This article highlights our activities and includes links and videos.
Prime Minister’s Challenge on Dementia
We attended the launch of the Prime Minister’s Challenge on Dementia and contacted David Cameron after the event to urge him to take account of the non-Alzheimer’s dementias, with an explanation about DLB and the work of the Society. At the end of May, we will take part in the South of England Prime Minister’s Dementia Challenge Conference and the Dementia Action Alliance meeting devoted to the Prime Minister’s Challenge. What we find out will enable the Society to take advantage of the current spotlight on dementia to highlight the needs of people with DLB and PDD.
Questions about dementia you can’t find answers for?
Lewy Body Society is working with the James Lind Alliance to ensure that future research on dementia addresses the most important issues for those affected. Medical research is often driven by pharmaceutical companies, so this project aims to ensure that people with dementia, their carers and health and social care staff who support them have an opportunity to set the research agenda. It is important that all types of dementia are included, so we encourage everyone with an interest in Lewy Body Dementias (Dementia with Lewy Bodies and Parkinson’s Disease Dementia) to take part. To have your say, please take part in a short survey. The closing date for the survey is 30 June, but why not do it to mark Dementia Awareness Week?

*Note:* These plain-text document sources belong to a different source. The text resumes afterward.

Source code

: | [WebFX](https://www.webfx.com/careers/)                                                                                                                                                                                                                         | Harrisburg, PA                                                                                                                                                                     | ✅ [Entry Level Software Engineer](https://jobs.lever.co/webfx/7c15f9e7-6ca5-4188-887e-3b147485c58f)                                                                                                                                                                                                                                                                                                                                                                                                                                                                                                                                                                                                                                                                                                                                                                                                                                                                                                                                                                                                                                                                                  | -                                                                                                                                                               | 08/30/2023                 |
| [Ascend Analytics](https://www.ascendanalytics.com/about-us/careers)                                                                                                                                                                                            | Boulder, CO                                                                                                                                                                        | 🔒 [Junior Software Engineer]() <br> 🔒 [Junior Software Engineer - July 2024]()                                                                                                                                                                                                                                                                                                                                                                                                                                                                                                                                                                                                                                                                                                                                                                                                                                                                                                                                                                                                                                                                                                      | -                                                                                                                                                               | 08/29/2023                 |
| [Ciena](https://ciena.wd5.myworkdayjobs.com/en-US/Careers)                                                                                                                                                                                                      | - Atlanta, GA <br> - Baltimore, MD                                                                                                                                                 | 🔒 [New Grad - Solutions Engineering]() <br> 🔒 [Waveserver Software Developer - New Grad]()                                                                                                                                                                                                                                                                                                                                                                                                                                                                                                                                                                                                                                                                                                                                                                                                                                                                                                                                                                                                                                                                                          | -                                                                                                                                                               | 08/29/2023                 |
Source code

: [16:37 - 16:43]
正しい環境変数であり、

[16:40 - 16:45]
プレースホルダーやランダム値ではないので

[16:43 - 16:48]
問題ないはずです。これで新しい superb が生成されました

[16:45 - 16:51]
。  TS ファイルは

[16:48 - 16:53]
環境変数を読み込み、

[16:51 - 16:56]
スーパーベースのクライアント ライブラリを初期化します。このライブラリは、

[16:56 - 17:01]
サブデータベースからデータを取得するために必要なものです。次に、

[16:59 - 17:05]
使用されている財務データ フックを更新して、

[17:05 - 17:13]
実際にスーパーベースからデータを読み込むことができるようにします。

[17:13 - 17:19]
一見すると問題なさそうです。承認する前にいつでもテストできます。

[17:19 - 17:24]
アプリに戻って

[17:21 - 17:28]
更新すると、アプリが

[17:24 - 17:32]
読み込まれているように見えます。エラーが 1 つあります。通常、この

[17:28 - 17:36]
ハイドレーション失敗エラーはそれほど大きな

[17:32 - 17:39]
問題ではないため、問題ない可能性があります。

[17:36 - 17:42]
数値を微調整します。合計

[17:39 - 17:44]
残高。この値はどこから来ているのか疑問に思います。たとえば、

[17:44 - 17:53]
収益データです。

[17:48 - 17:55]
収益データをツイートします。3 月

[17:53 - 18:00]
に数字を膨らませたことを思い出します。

Update on partnership with Parkinson’s UK
We have funded two exciting pieces of research through the Parkinson’s UK ‘Innovation Grants’ programme: Dr Tilo Kunath at the Medical Research Council Centre for Regenerative Medicine in Edinburgh will be using nerve cells made from stem cells to develop a system that, if successful, would make possible rapid, high-volume screening of potential treatment agents for Dementia with Lewy Bodies (DLB). The second project is based with a genetics group at University College London headed by leading researcher in the genetics of neurodegeneration, Professor John Hardy. The group will use a grant of £35,000 to analyse the DNA of 700 people with DLB in order to try to find genetic changes that are involved in the condition.
Parkinson’s UK’s specialist advisors have been answering an average of 10-15 calls a month on behalf of the Lewy Body Society. The calls, which are usually referred to an experienced nurse advisor, are often complex, dealing with medical issues and helping callers (usually family carers) to make plans to be as prepared as possible as the condition advances.
Our partnership with Parkinson’s UK is now extending into new areas as our joint project worker, Cecilia Yardley, who started in February, builds links within the charity. From the autumn, Parkinson’s UK’s Information and Support Workers will have training in Lewy Body Dementias to extend and enhance the one-to-one information and emotional support they give. At any one time, one in three people with Parkinson’s has dementia (with Lewy Body type dementia predominating) and as people with Parkinson’s live longer they have a greater risk of developing dementia. Cecilia is working with national charity, Dementia UK, to develop the content of the course, based on the practical issues that affect people with Lewy Body Dementias and their carers.
In April, we put in a joint response with Parkinson’s UK to the National Institute of Health and Clinical Excellence (NICE) call for issues to include in the consultation later this year on the Social Care Quality Standard for Care of People with Dementia. We drew attention to the specific needs of people with Lewy Body Dementias, especially the need to diagnose the condition accurately, without delay; we highlighted the particular sensitivity to neuroleptic drugs and called for a focus of attention on the information and welfare needs of people affected by Dementia with Lewy Bodies (DLB) and Parkinson’s Disease Dementia (PDD). In the autumn, we will respond to the full consultation on the new NICE care standard and will need to hear from people affected by DLB and PDD, so will be contacting people who have been in touch with the Society.